Last week, we published this post about Drake‘s Supreme x North Face Leopard Nupste jacket. When I initially saw the jacket, I thought it was cool and different, and wondered if I could find it in my size. But it seems that many Fashion Bomb Readers didn’t share the same sentiment.
The post was greeted with remarks like; “I better not see any straight guys walking around in this crap.” and “Though I know of some very straight men that could pull this look off, I still stand and shout a resounding “Hell NO!” It has nothing to do with being creative or having and “eye”. Some things real men just don’t wear.”
Statements like these got me thinking. Since when are animal prints, which (as I later commented) occur naturally on both male and female animals, gender specific? And if animal prints are feminine, what do we think about traditionally male clothing: boxers, ties, cuff links, etc. being made in those patterns?

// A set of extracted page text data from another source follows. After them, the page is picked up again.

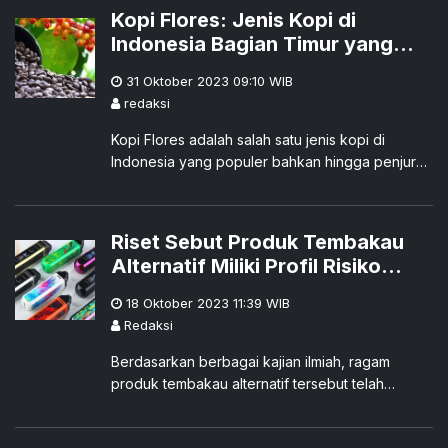
Kopi Flores: Jenis Kopi di
Indonesia Bagian Timur yang
Nikmat dan Beraroma Unik
31 Oktober 2023 09:10
WIB
redaksi
Kopi Flores adalah salah satu jenis kopi di
Indonesia yang populer bahkan hingga penjuru
dunia.
Riset Sebut Produk Tembakau
Alternatif Miliki Profil Risiko
Rendah
18 Oktober 2023 11:39
WIB
Redaksi
Berdasarkan berbagai kajian ilmiah, ragam
produk tembakau alternatif tersebut telah
terbukti memiliki profil risiko yang lebih rendah
daripada rokok.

This reminds me of the age-old debate: should/ do” real men” wear pink? After all, pink is just a color, and was not seen as designated to a specific gender until the 1940s. In fact, a 1918 issue of Ladies’ Home Journal says: “The generally accepted rule is pink for the boys, and blue for the girls. The reason is that pink, being a more decided and stronger color, is more suitable for the boy, while blue, which is more delicate and dainty, is prettier for the girl.” So if the gendering of color is so arbitrary, why do we place gender restrictions on who can wear certain prints?
As time and fashion continues to progress, what we deem appropriate attire for either gender is going to change. At one point, men used to wear high heels, and what we think of today as dresses (togas). So if things like that are subject to change, why shouldn’t something as trivial as a certain type of print have the same flexibility?
At the end of the day, I think Drake’s jacket was hot, and if I was approached by a man wearing something like it, I’d be too impressed with his ability to take fashion risks to turn him down! What do you think?